Aside from the pictures, the entries should be given again exactly.

[Stored records]
____________

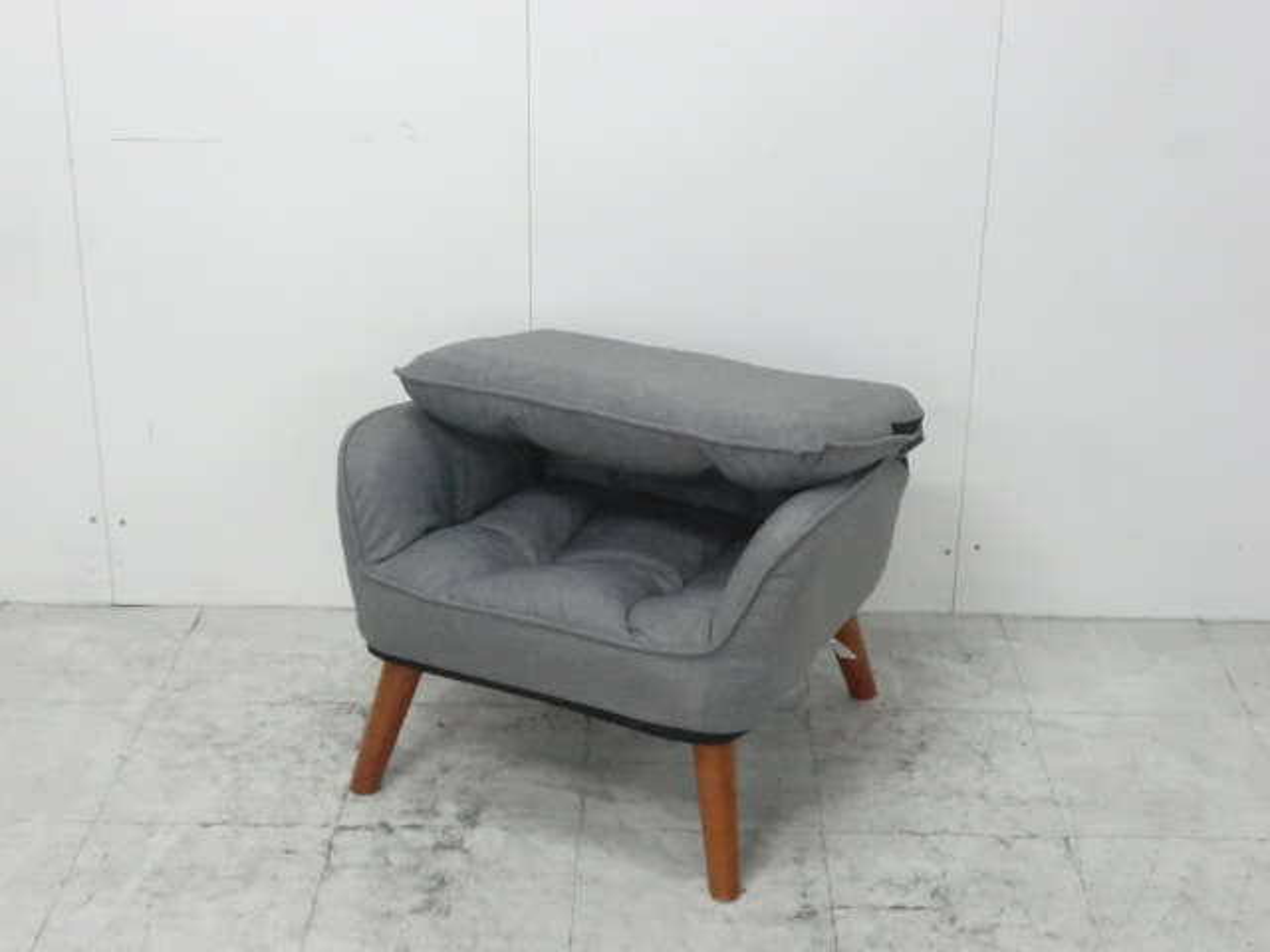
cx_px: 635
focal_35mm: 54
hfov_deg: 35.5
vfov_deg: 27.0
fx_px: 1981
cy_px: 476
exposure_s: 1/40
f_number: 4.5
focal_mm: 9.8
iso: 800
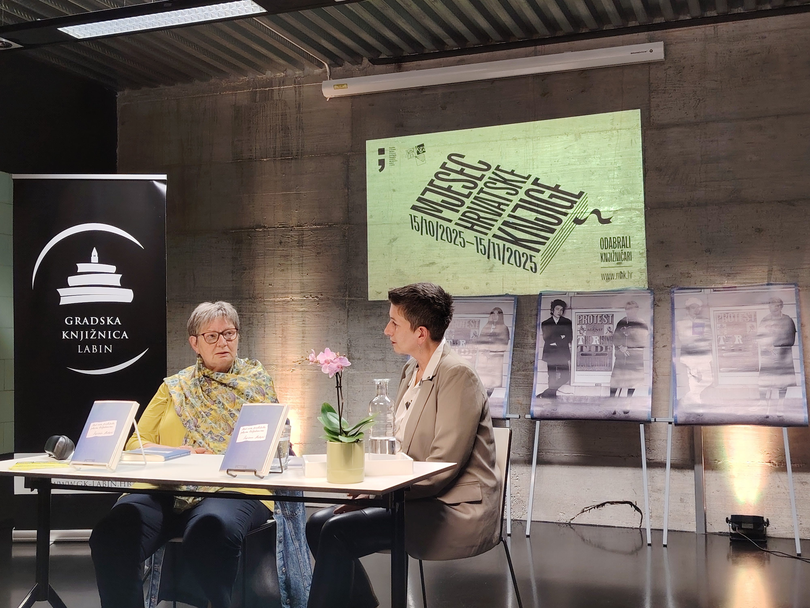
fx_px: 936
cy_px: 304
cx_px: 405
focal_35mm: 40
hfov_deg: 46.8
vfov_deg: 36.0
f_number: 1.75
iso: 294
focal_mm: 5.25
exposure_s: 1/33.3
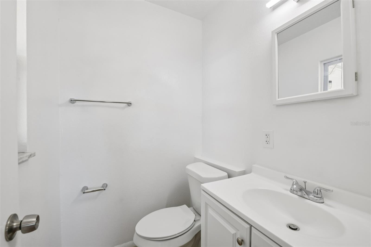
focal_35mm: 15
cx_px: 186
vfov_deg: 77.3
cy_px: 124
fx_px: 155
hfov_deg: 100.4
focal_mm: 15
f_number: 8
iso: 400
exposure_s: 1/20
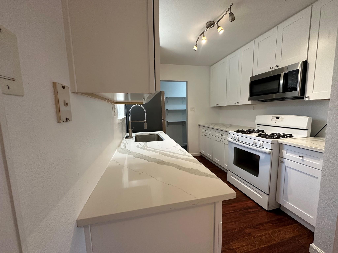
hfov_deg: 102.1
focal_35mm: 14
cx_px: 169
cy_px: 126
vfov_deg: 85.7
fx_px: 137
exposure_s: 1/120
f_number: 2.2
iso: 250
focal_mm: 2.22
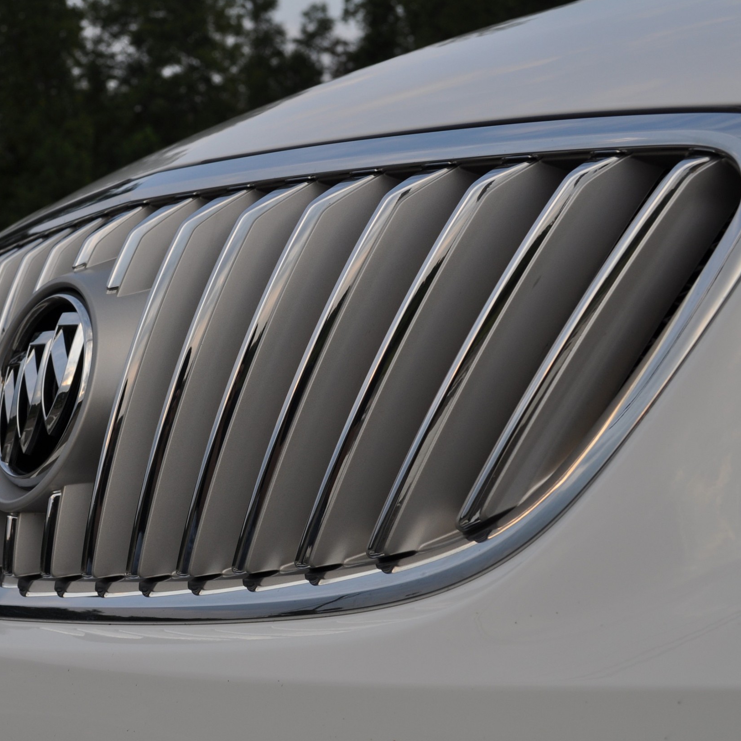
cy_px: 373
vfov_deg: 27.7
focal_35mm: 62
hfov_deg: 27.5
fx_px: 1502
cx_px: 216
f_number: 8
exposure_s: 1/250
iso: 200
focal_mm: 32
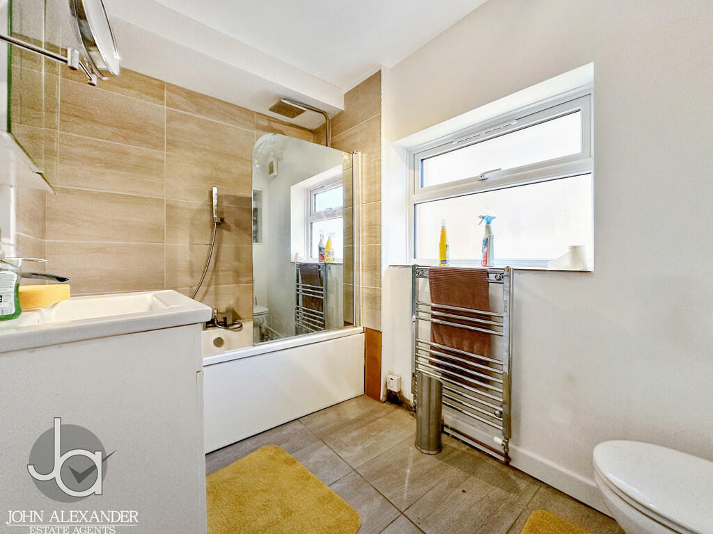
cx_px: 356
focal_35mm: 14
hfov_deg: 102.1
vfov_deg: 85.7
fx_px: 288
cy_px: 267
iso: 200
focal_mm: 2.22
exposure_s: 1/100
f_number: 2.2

____________

(THE COMPLETED TASK)
cx_px: 635
focal_35mm: 54
hfov_deg: 35.5
vfov_deg: 27.0
fx_px: 1981
cy_px: 476
exposure_s: 1/40
f_number: 4.5
focal_mm: 9.8
iso: 800
fx_px: 936
cy_px: 304
cx_px: 405
focal_35mm: 40
hfov_deg: 46.8
vfov_deg: 36.0
f_number: 1.75
iso: 294
focal_mm: 5.25
exposure_s: 1/33.3
focal_35mm: 15
cx_px: 186
vfov_deg: 77.3
cy_px: 124
fx_px: 155
hfov_deg: 100.4
focal_mm: 15
f_number: 8
iso: 400
exposure_s: 1/20
hfov_deg: 102.1
focal_35mm: 14
cx_px: 169
cy_px: 126
vfov_deg: 85.7
fx_px: 137
exposure_s: 1/120
f_number: 2.2
iso: 250
focal_mm: 2.22
cy_px: 373
vfov_deg: 27.7
focal_35mm: 62
hfov_deg: 27.5
fx_px: 1502
cx_px: 216
f_number: 8
exposure_s: 1/250
iso: 200
focal_mm: 32
cx_px: 356
focal_35mm: 14
hfov_deg: 102.1
vfov_deg: 85.7
fx_px: 288
cy_px: 267
iso: 200
focal_mm: 2.22
exposure_s: 1/100
f_number: 2.2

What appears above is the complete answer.